Assignment
Your task is to write out the complete listing exactly as it is shown.

Exercise materials
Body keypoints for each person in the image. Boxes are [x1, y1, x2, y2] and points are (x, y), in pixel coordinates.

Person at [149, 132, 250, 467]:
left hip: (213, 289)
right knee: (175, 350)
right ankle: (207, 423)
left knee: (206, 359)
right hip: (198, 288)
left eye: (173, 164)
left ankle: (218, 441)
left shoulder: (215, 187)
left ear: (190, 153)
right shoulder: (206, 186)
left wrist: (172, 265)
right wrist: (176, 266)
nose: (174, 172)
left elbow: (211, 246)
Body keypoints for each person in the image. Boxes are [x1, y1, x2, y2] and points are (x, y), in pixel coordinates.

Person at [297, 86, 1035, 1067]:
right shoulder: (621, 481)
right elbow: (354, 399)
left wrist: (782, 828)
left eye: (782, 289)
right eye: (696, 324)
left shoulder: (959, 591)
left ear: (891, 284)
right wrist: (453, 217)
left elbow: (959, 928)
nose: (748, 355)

Reply
Body keypoints for each person in the image. Boxes are [x1, y1, x2, y2] and points are (x, y), in pixel coordinates.

Person at [149, 132, 250, 467]:
left hip: (213, 289)
right knee: (175, 350)
right ankle: (207, 423)
left knee: (206, 359)
right hip: (198, 288)
left eye: (173, 164)
left ankle: (218, 441)
left shoulder: (215, 187)
left ear: (190, 153)
right shoulder: (206, 186)
left wrist: (172, 265)
right wrist: (176, 266)
nose: (174, 172)
left elbow: (211, 246)
Body keypoints for each person in the image. Boxes are [x1, y1, x2, y2] and points are (x, y), in pixel coordinates.

Person at [297, 86, 1035, 1067]:
right shoulder: (621, 481)
right elbow: (354, 399)
left wrist: (782, 828)
left eye: (782, 289)
right eye: (696, 324)
left shoulder: (959, 591)
left ear: (891, 284)
right wrist: (453, 217)
left elbow: (959, 928)
nose: (748, 355)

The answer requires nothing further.